Spring has finally hit our part of the country! It was 60 degrees the other day!!!! Now this may not seem warm to some but you would have thought it was mid July the way these kid were ripping their jackets and shoes off! I have been dreaming about turning our narrow little side yard into somewhat of an outdoor classroom for the past few months, impatiently waiting for the snow to melt off so I could really get to work. We have added a dirt pit and a mini sandbox and for the first time this year we got outside to do some big process art!

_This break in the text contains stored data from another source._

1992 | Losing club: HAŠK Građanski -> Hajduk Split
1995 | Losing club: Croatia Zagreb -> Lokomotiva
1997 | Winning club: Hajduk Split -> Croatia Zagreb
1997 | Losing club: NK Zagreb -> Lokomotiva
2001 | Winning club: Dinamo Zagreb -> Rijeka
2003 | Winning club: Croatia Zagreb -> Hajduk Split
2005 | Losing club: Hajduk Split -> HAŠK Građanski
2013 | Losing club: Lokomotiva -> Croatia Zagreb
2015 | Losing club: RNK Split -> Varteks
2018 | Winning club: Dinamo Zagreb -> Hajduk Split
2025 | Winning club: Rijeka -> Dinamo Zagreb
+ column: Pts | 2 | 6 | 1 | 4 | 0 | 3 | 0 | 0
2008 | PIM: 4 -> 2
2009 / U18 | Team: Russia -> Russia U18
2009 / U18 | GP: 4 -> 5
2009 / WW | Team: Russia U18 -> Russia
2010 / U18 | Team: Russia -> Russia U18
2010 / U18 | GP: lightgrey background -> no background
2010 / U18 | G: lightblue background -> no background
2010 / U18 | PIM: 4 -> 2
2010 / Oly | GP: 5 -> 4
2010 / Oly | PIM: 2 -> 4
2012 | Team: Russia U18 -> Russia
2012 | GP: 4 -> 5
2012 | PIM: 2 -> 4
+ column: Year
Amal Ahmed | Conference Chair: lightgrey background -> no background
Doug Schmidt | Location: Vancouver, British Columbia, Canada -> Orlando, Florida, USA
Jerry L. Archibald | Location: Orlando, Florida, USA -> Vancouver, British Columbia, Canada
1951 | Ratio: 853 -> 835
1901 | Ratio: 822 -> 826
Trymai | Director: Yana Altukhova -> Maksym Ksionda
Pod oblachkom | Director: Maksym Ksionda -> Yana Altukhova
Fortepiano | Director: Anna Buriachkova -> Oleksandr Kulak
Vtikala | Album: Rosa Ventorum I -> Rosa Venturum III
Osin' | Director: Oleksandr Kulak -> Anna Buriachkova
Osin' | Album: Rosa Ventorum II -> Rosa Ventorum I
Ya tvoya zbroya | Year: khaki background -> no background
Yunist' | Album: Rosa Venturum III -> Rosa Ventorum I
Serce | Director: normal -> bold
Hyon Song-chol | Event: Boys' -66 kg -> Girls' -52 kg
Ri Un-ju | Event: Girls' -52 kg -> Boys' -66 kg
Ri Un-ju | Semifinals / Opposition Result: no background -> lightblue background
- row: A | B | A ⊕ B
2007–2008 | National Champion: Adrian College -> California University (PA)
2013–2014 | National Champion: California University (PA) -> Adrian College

We have done some big process art inside, and it’s totally doable but even the most laid-back parent/teacher must cringe a little when those paint covered fingers and toes make their trail down the hallway to the bathroom, on the walls, and the carpet, and the couch…eeek! So for the most part inside I try to stick to a smaller version of process painting. What is process art some may ask? Well it is exactly that, art where the end product of art and craft is not the principal focus. Children are given the opportunity to truly explore materials with no judgement or predetermined outcome. And if you ask me the product generally turns out pretty cool too!
I have had a big piece of plywood laying around for years. We have used it for a ramp and a wall and a table and so many other things. Today our plywood was a canvas. I dug out all of our almost-gone-paints that I never use because I got new full bottles of paint that don’t take as much convincing and shaking and banging to actually get paint out of them. The kids started by squeezing and shaking those paint bottles onto the plywood.I set out clean plungers (they sell plungers at the dollar tree 😀 E was just as excited as I was) and a few other circular items for them to experiment with. We have done circle painting inside, small scale, this was kind of an amped up version.The plungers were by far the most fun! Sometimes I had to help un-suction the plungers so the board didn’t get moved all over the place. They smeared and swirled and stamped. We of course got our toes involved in the process a bit too.